> _Texto proporcionado_:
Al igual que Salinas, Zedillo y Calderón, el presidente en funciones ha tomado una medida de gran impacto apenas iniciado su gobierno con el fin de afianzar su poder e imagen. Además de haber marcado sus respectivos sexenios, las medidas de los tres ex mandatarios revelaron con claridad su manera personal de concebir y ejercer el poder presidencial. Bajo esa óptica observaremos las consecuencias e implicaciones de la primera gran decisión política de Enrique Peña Nieto.
A los 10 días de asumir el poder, y en el marco del Pacto por México, el nuevo gobierno dio un paso significativo hacia la recuperación de la rectoría del Estado en la definición de la política educativa del país. No obstante, aún son muchas y complejas las asignaturas pendientes. Neutralizar el poder de Elba Esther Gordillo era no sólo un clamor nacional, sino elemento esencial para superar los profundos rezagos en materia de educación. En ese diagnóstico coinciden los más autorizados análisis de instituciones y especialistas, nacionales y extranjeros: El sindicato de maestros y su liderazgo constituyen una de las causas fundamentales –no la única– del desastre educativo que vive el país.
Durante décadas, la educación en México ha estado sometida al corporativismo impuesto por el PRI con fines de control político. Desde el conflicto magisterial de 1958, los gobernantes del país han estado más preocupados por evitar huelgas o enfrentamientos que por capacitar a los maestros para brindar una educación de calidad. Una función prioritaria del Sindicato Nacional de Trabajadores de la Educación, creado en 1944 con la intención de unificar a las organizaciones magisteriales, ha sido controlar la fuerza laboral del magisterio mediante severas tácticas de mando sobre los diversos niveles directivos a nivel federal, estatal y municipal, lo cual ha fomentado una secuela de liderazgos caciquiles y corruptos –Robles Martínez, Jonguitud, Gordillo, et al– fomentados o solapados durante más de medio siglo por los gobiernos del PRI y el PAN, en detrimento de la educación de varias generaciones de mexicanos.

> _Detalles del problema_:
Por favor, contesta estas preguntas según el texto proporcionado:
(a) ¿A los cuántos días de asumir el poder dio el nuevo gobierno un paso hacia la recuperación de la rectoría del Estado en la política educativa?
(b) ¿En qué año se creó el Sindicato Nacional de Trabajadores de la Educación?
(c) ¿Desde qué conflicto han estado los gobernantes más preocupados por evitar huelgas que por capacitar a los maestros?
Los registros no guardan ninguna relación con el texto proporcionado.

> _Datos suministrados_:
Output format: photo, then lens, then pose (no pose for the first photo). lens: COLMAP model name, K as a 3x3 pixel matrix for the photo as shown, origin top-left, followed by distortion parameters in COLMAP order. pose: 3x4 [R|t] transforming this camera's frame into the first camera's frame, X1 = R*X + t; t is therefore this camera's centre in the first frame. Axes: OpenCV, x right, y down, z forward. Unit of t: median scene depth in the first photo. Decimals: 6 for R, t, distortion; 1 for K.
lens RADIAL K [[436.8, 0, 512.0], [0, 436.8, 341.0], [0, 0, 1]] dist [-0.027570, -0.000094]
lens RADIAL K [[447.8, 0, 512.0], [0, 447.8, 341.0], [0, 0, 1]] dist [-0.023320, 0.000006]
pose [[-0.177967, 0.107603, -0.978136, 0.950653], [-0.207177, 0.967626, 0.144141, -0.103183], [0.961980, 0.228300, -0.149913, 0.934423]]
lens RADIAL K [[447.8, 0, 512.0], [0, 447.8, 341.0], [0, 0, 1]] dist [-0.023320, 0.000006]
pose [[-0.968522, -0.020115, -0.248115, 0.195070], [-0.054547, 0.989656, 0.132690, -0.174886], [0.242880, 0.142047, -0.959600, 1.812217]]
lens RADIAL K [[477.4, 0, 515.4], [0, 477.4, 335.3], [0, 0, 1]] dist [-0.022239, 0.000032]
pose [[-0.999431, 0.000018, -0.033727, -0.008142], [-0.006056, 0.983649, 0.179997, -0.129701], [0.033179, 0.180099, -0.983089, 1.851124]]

> _Respuesta al problema_:
(a) A los 10 días.
(b) En 1944.
(c) Desde el conflicto magisterial de 1958.